# Task directions:
All of the listing below must be repeated word for word. Pictures are the only thing to omit.

# Given information:
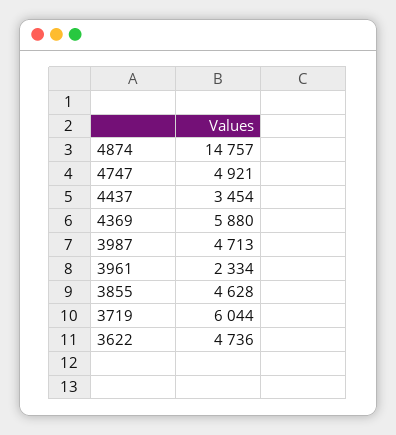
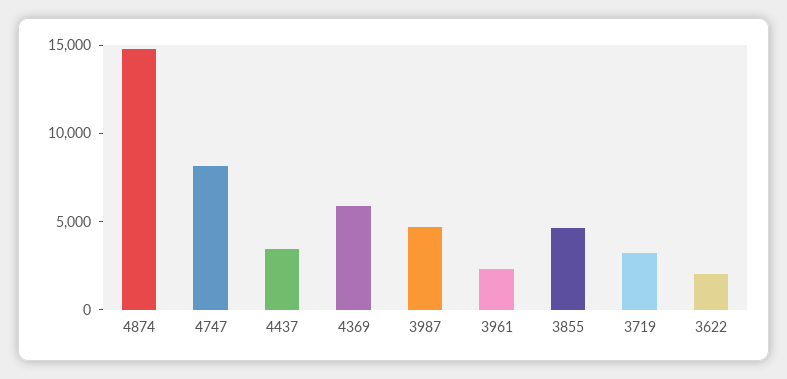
  {
    "4874": 14757,
-   "4747": 4921,
+   "4747": 8000,
    "4437": 3454,
    "4369": 5880,
    "3987": 4713,
    "3961": 2334,
    "3855": 4628,
-   "3719": 6044,
+   "3719": 3000,
-   "3622": 4736
+   "3622": 2000
  }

# Task solution:
  {
    "4874": 14757,
-   "4747": 4921,
+   "4747": 8000,
    "4437": 3454,
    "4369": 5880,
    "3987": 4713,
    "3961": 2334,
    "3855": 4628,
-   "3719": 6044,
+   "3719": 3000,
-   "3622": 4736
+   "3622": 2000
  }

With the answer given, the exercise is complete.